I’m surprised there isn’t more public information and interest on this topic. I would hope there are many companies with the same desire: migrating user data off our servers and onto personal Pods.
Absent of discussion or precedence of best practices, we have created our own solution. I’ll share it here in case any others want to build an app today with an eye towards Solid Pods in the future.
We already use PostgresSQL. So the simplest and most portable solution was storing a publicly-developed (such as foaf, etc…) schema as JSONB.
According to Designing JSON Documents, updating could get tricky:
Although storing large documents is practicable, keep in mind that any update acquires a row-level lock on the whole row. Consider limiting JSON documents to a manageable size in order to decrease lock contention among updating transactions.
This is a bit of a concern because we currently want to store history as a series of events (see my previous post). I’m also a bit blind to any practical concerns related to event-driven data stored on Pods, but it’s a risk we can take because our business logic can also tolerate a simplified view of this particular data.
Section 8.14.2 of Designing JSON Documents also had some other advice I found helpful:
The structure is typically unenforced (though enforcing some business rules declaratively is possible), but having a predictable structure makes it easier to write queries that usefully summarize a set of “documents” (datums) in a table.

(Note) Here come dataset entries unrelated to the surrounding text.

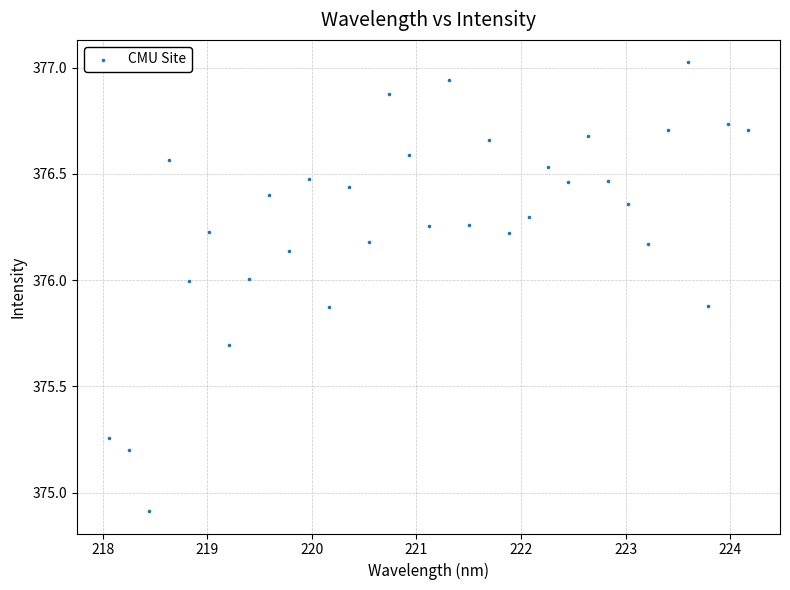

What is the range of X values (max minus min)?

6.1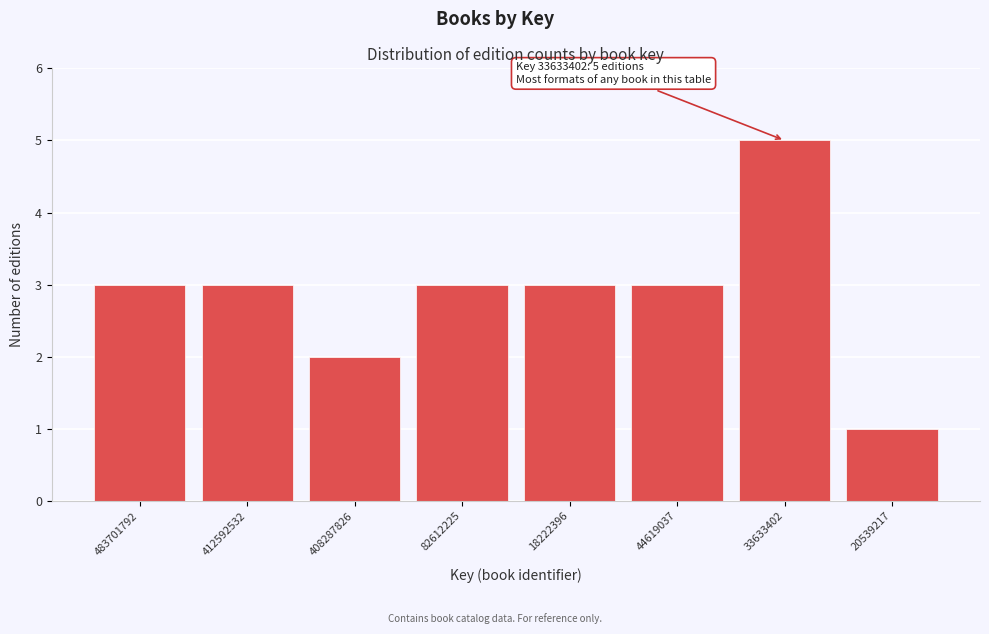

Reading left to right, extract all data points from this chart.

483701792=3	412592532=3	408287826=2	82612225=3	18222396=3	44619037=3	33633402=5	20539217=1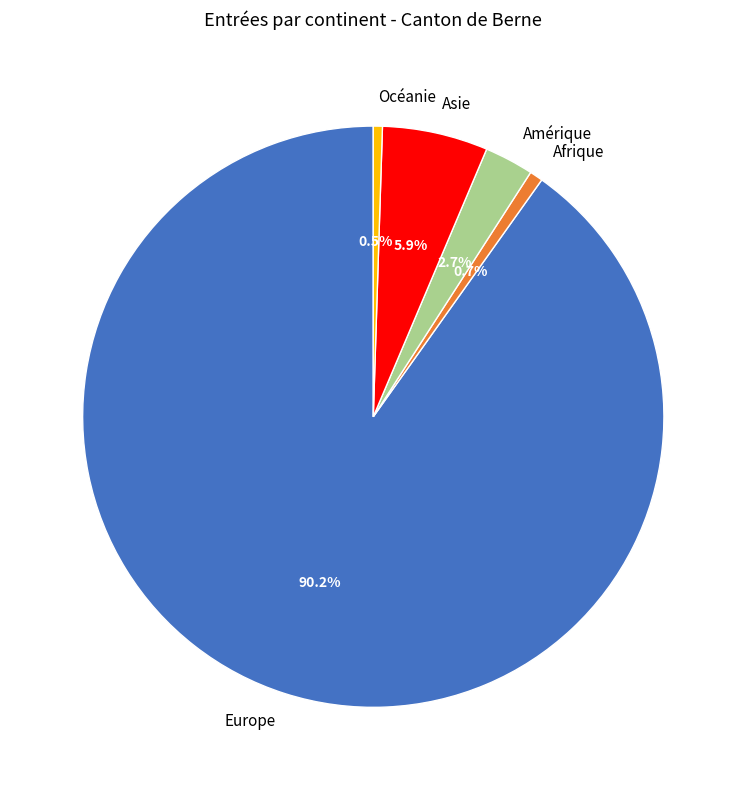

To the nearest percent, what is the difference between the Afrique and Amérique slice percentages?

2%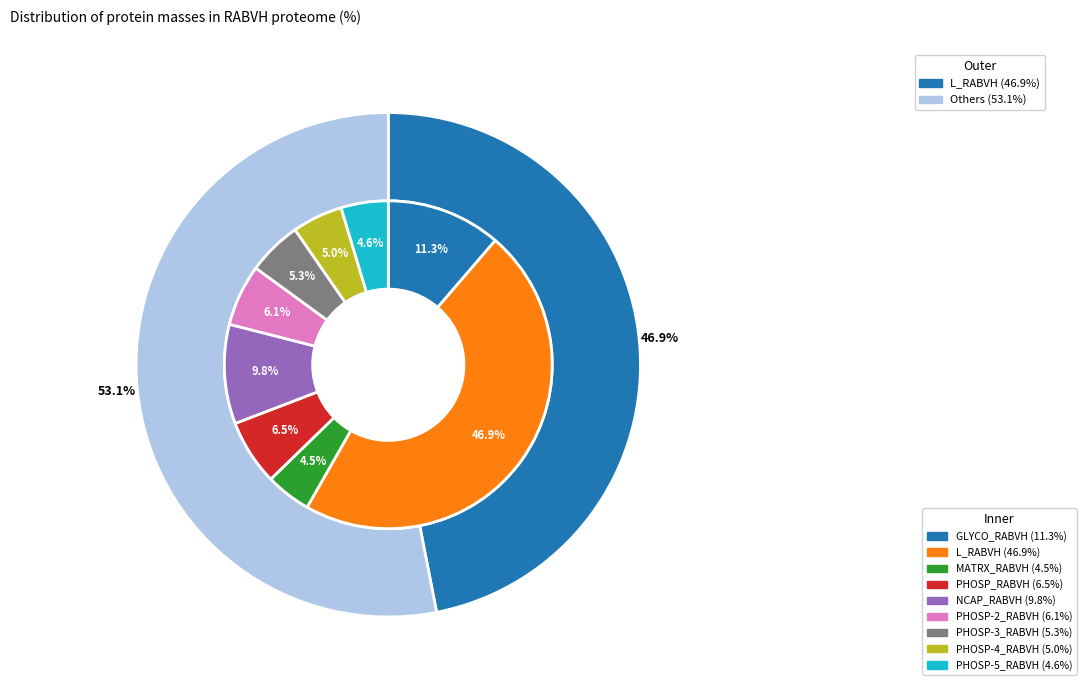

Is L_RABVH the majority of the pie?

No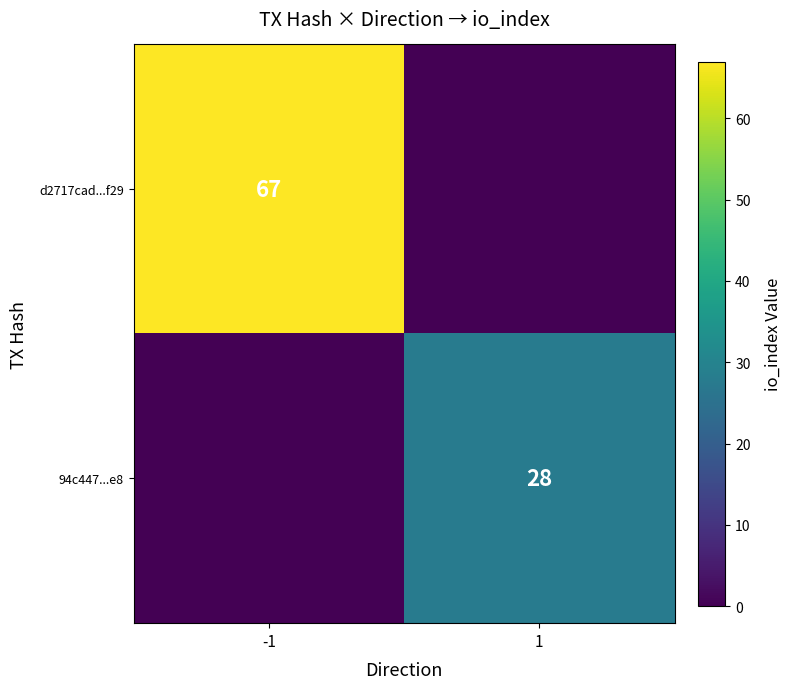

Is the value of d2717cad...f29 at -1 greater than the value of 94c447...e8 at 1?

Yes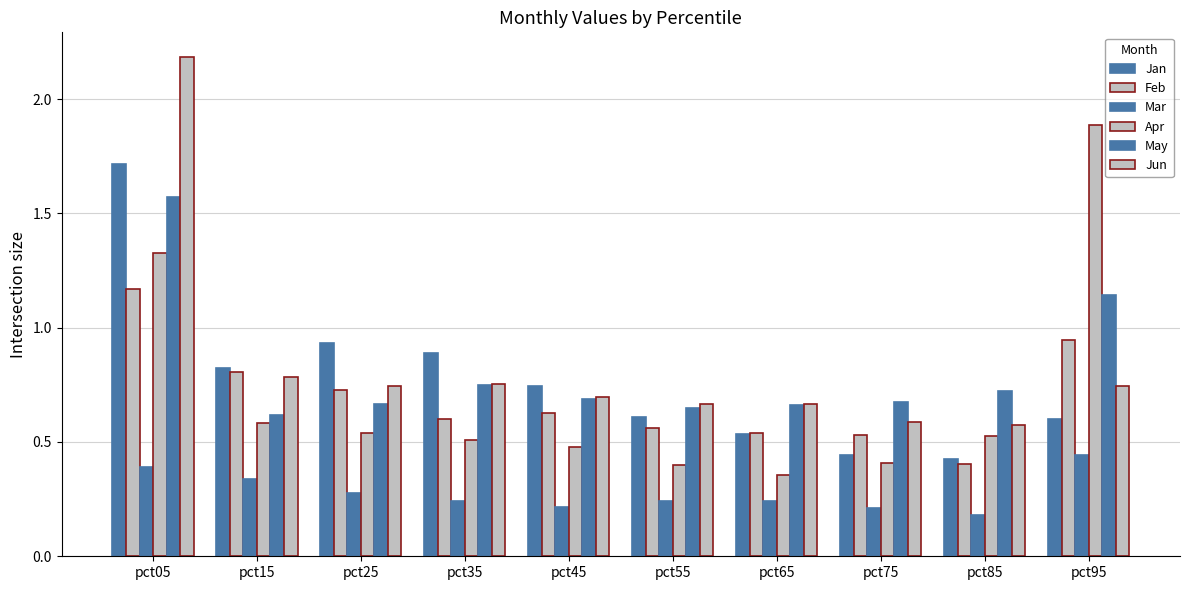

What is the maximum value for Mar?

0.4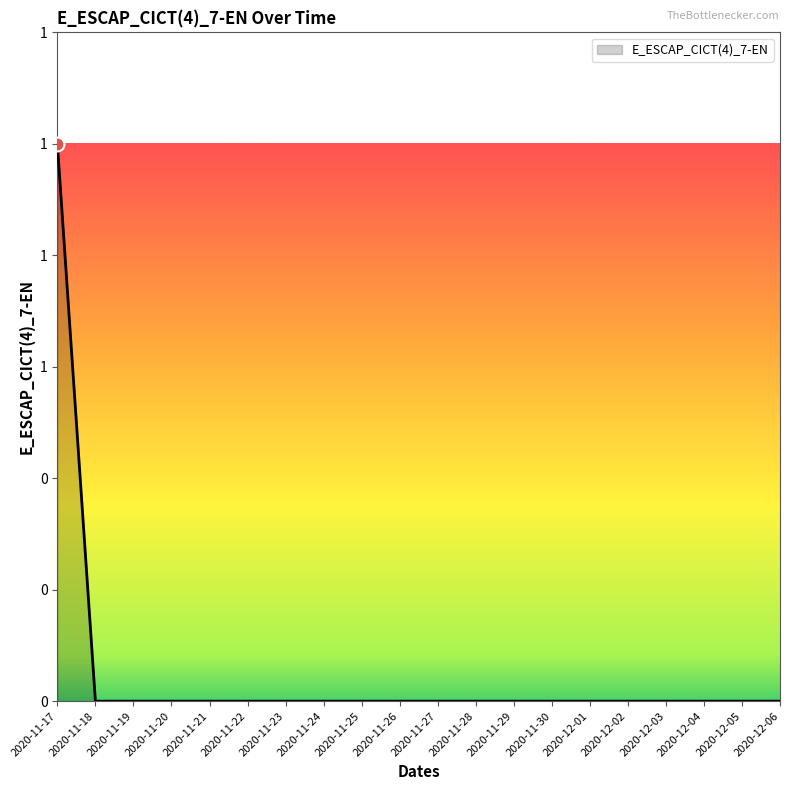

At which category does the chart reach its peak across all series?

2020-11-17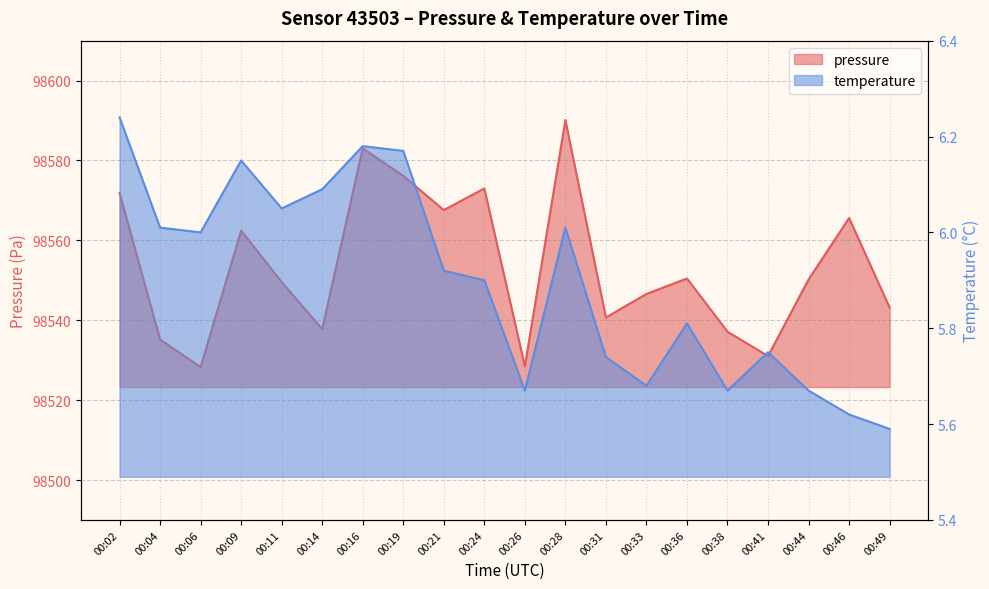

Where is the first local minimum for temperature?

00:06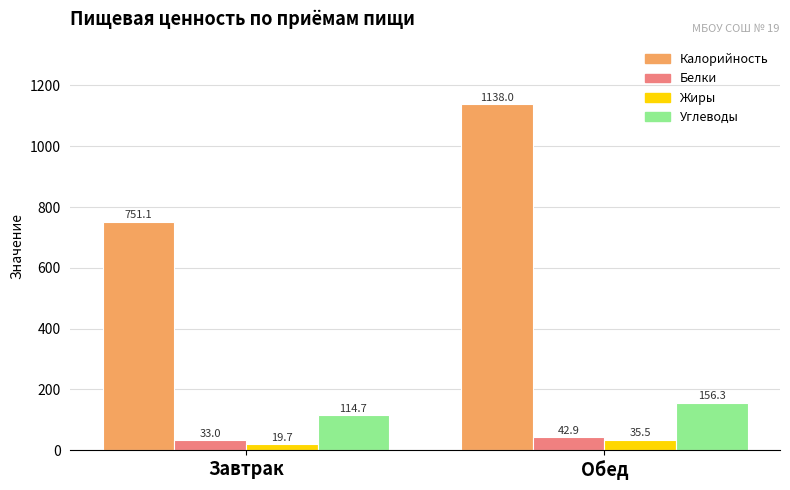

Reading right to left, transcribe all the data shown in this chart.

Калорийность: 1138.0	751.1
Белки: 42.9	33.0
Жиры: 35.5	19.7
Углеводы: 156.3	114.7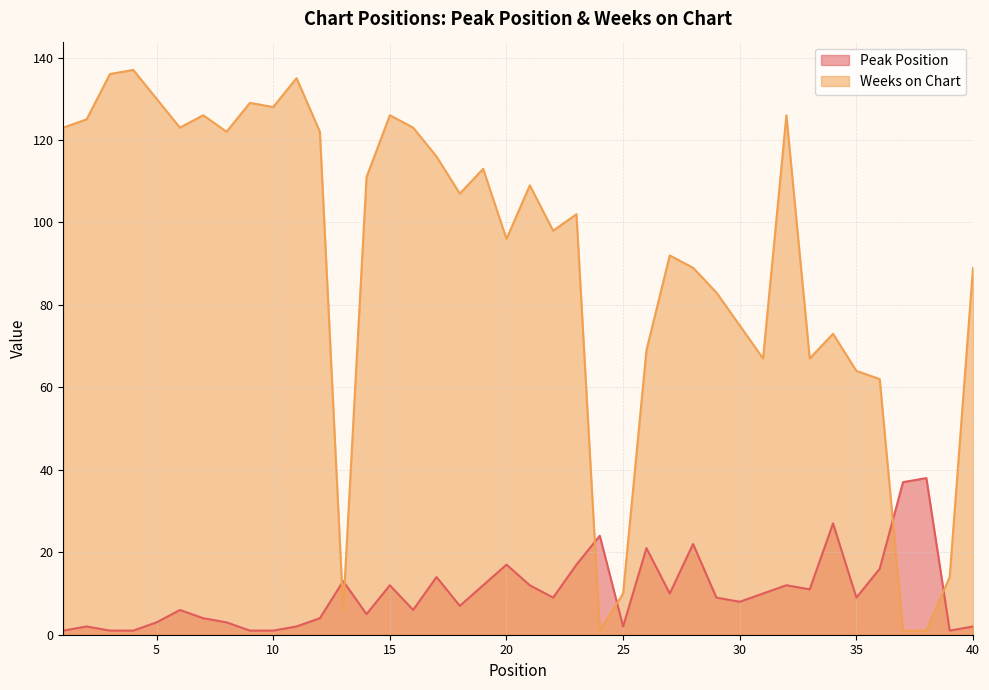

At 17, list the series in order from smallest to largest.

Peak Position, Weeks on Chart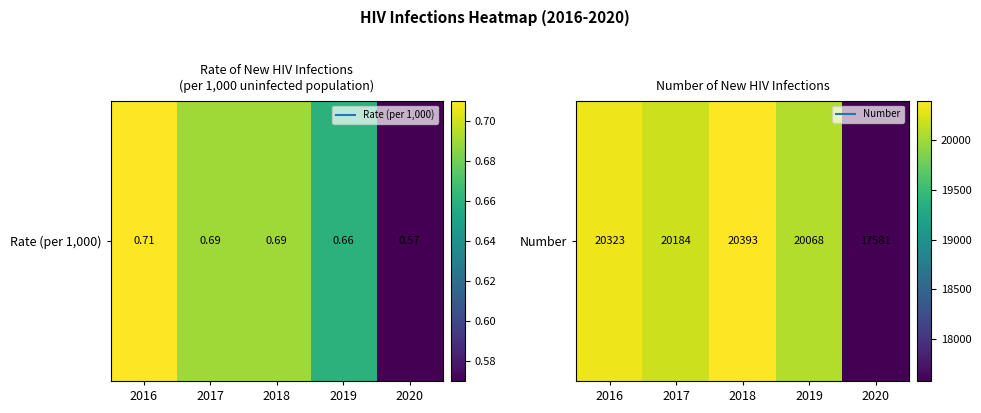

Which label corresponds to the largest value in the chart?

2018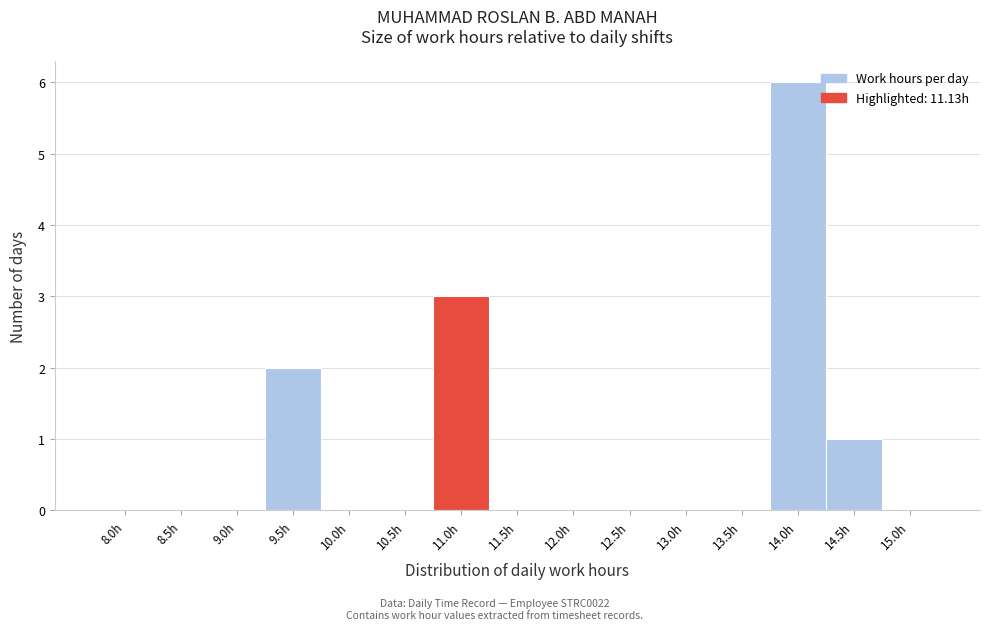

Reading left to right, extract all data points from this chart.

8.0h=0	8.5h=0	9.0h=0	9.5h=2	10.0h=0	10.5h=0	11.0h=3	11.5h=0	12.0h=0	12.5h=0	13.0h=0	13.5h=0	14.0h=6	14.5h=1	15.0h=0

As @RubenVerborgh notes in Let’s talk about pods, Pods are currently document-centric. So I also like that this approach with JSONB may grant us more flexibility when migrating from a data-centric database model to a model of documents that contain structured semantic data.
At least that’s my thinking. Even though we have already started implementation, I would gladly welcome more conversation with folks that have grappled with (or even thought deeply about) this problem.